─── Input records ───

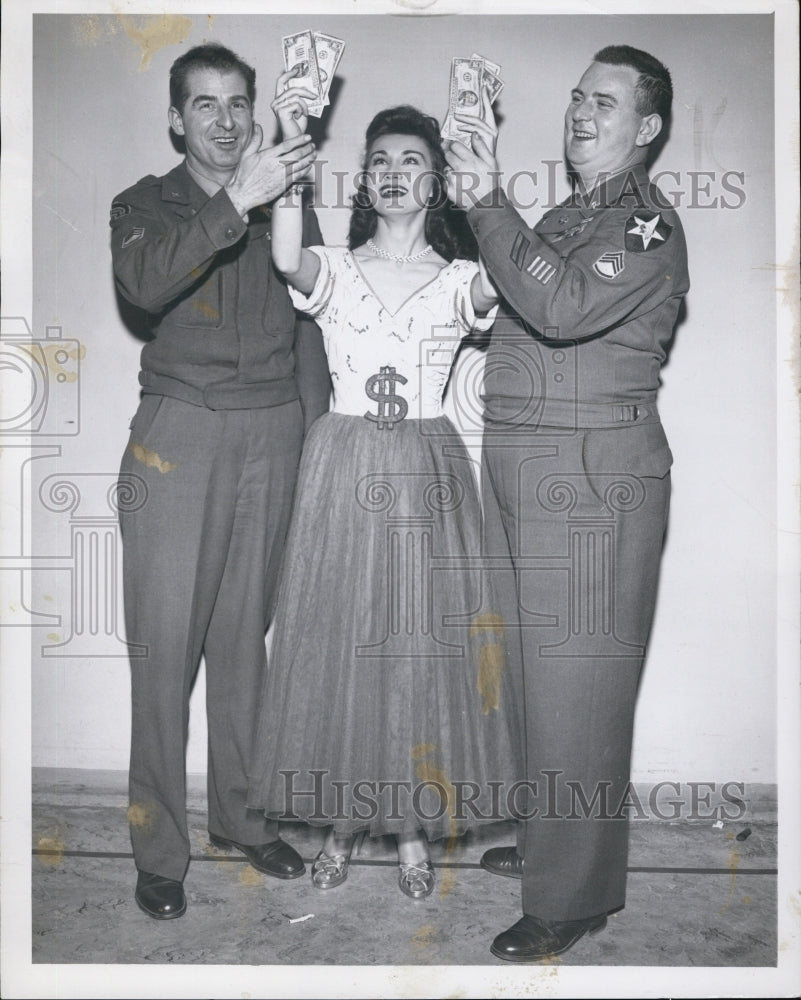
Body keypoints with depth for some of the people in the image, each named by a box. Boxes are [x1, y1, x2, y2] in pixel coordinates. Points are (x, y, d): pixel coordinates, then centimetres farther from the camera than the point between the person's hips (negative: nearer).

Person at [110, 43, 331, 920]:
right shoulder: (147, 204, 5)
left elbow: (308, 329, 15)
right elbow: (145, 283, -18)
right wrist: (236, 203, -28)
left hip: (273, 433, 2)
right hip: (180, 431, -2)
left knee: (244, 633, 9)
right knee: (166, 640, -3)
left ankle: (241, 813, 25)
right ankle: (159, 847, 11)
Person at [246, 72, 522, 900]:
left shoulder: (460, 279, 5)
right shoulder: (335, 270, 4)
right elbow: (287, 259, -19)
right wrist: (291, 146, -29)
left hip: (427, 471, 0)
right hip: (343, 470, 1)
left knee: (422, 641, 3)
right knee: (338, 638, 5)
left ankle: (414, 828, 22)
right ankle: (343, 820, 24)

───

• _What the exercise asks_
Give every record again without changing a word. Exclude the pictures.

• _Solution for this problem_
Body keypoints with depth for some of the people in the image, each named by a box. Boxes are [x1, y1, x2, y2] in pixel coordinates. Points are (x, y, d): pixel coordinates, then centimetres farther from the camera than the point between the person's hips (negative: nearer).

Person at [110, 43, 331, 920]:
right shoulder: (147, 204, 5)
left elbow: (308, 329, 15)
right elbow: (145, 283, -18)
right wrist: (236, 203, -28)
left hip: (273, 433, 2)
right hip: (180, 431, -2)
left knee: (244, 633, 9)
right knee: (166, 640, -3)
left ankle: (241, 813, 25)
right ankle: (159, 847, 11)
Person at [246, 72, 522, 900]:
left shoulder: (460, 279, 5)
right shoulder: (335, 270, 4)
right elbow: (287, 259, -19)
right wrist: (291, 146, -29)
left hip: (427, 471, 0)
right hip: (343, 470, 1)
left knee: (422, 641, 3)
right knee: (338, 638, 5)
left ankle: (414, 828, 22)
right ankle: (343, 820, 24)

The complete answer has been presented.